— Work request —
Whenever a line in the listing contains "trồng", copy that line.

— Source data —
********
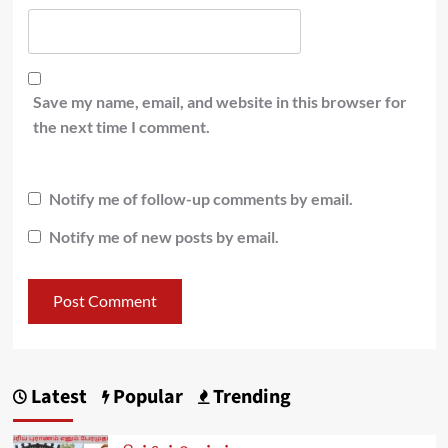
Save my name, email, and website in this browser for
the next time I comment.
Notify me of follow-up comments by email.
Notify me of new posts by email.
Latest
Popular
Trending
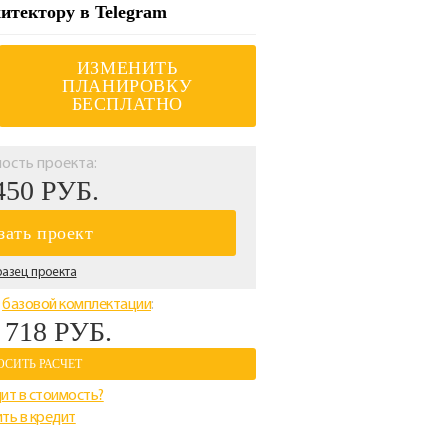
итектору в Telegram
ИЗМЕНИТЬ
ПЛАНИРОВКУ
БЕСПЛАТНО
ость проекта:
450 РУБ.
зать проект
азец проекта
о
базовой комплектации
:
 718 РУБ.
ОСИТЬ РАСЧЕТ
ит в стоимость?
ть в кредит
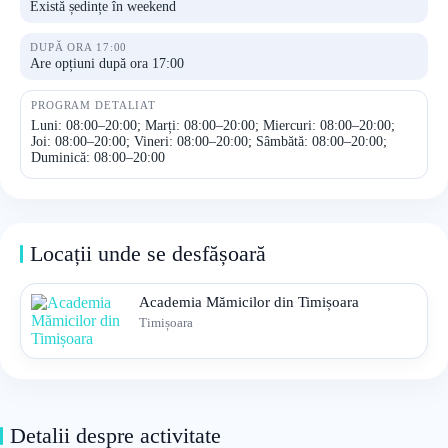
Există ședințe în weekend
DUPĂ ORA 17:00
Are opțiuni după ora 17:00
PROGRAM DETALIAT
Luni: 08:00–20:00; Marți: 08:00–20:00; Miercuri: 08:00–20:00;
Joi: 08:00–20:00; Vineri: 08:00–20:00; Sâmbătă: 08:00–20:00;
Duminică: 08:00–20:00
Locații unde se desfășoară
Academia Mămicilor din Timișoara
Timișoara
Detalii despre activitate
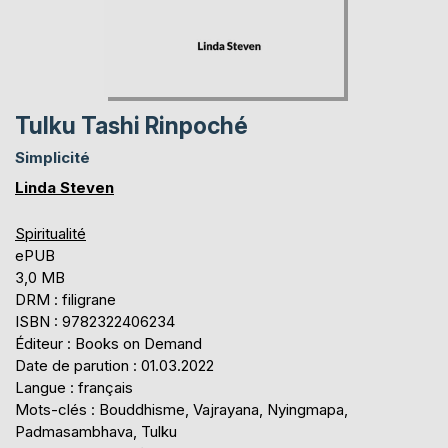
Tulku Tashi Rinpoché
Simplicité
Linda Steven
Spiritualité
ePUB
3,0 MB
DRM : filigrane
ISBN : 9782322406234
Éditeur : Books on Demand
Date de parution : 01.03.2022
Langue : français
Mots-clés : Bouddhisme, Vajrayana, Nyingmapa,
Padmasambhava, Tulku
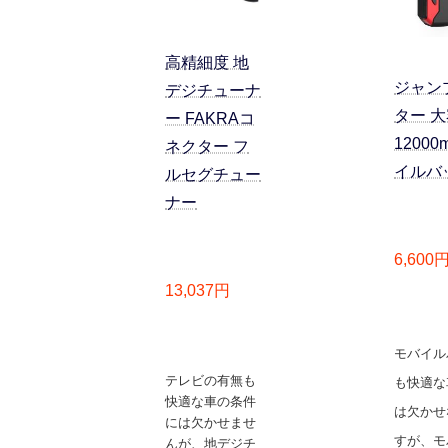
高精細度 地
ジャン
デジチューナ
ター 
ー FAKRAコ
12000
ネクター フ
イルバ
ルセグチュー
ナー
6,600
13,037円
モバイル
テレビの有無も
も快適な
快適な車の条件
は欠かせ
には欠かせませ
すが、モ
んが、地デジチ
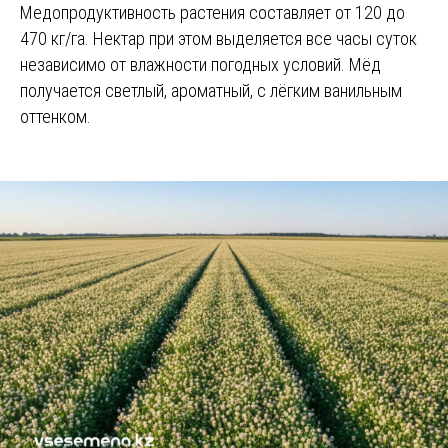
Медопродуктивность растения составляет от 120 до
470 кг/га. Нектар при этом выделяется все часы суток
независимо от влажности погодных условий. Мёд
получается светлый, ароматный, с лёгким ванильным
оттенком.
********
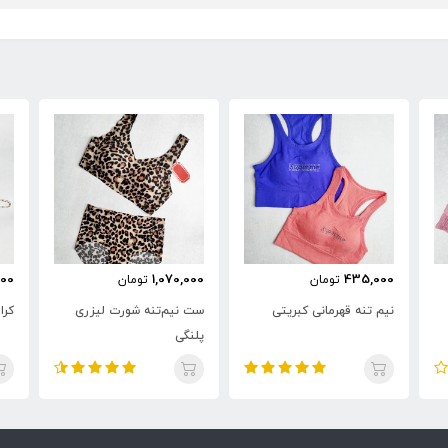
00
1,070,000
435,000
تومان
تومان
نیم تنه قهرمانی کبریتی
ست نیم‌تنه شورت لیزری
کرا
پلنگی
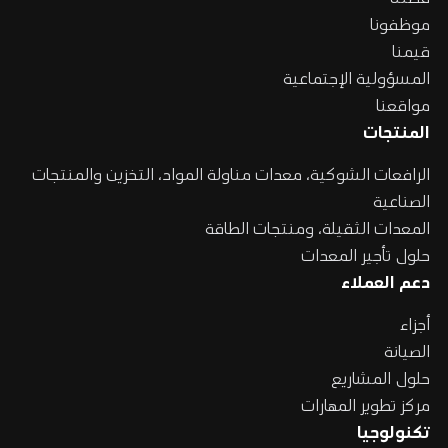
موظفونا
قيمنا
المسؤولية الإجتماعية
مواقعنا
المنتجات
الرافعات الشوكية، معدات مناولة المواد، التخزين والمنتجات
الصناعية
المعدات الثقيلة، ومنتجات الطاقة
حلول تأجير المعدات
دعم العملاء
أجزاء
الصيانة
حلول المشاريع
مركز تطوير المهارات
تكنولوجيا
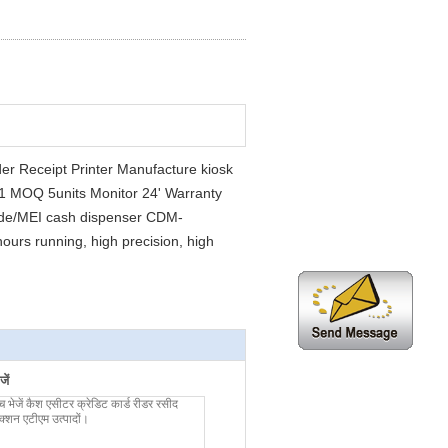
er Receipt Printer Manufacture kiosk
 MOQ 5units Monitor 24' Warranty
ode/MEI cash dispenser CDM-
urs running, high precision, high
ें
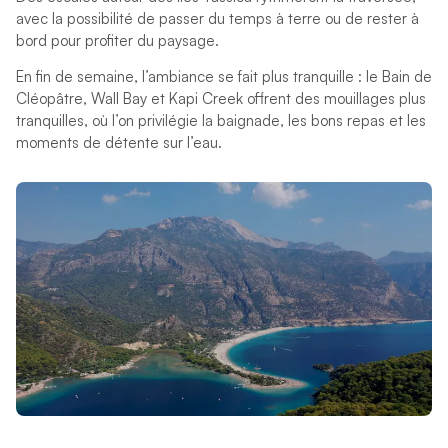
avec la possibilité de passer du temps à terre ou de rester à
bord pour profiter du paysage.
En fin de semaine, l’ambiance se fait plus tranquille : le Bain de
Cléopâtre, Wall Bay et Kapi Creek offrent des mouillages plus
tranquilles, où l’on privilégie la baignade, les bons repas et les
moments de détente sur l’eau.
********
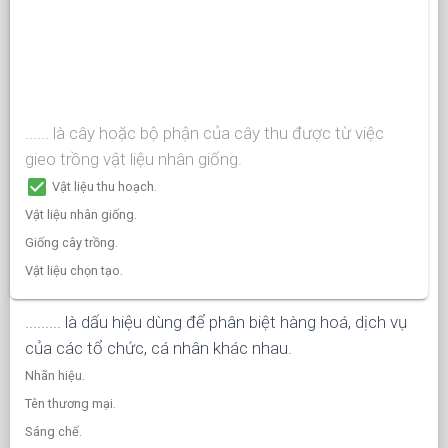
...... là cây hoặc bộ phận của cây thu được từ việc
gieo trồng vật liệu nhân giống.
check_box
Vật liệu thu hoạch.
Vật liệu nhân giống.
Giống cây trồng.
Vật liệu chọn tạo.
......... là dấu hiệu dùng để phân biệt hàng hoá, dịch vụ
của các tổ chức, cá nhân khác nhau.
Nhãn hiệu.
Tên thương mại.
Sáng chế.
********
— Finished exercise —
gieo trồng vật liệu nhân giống.
Giống cây trồng.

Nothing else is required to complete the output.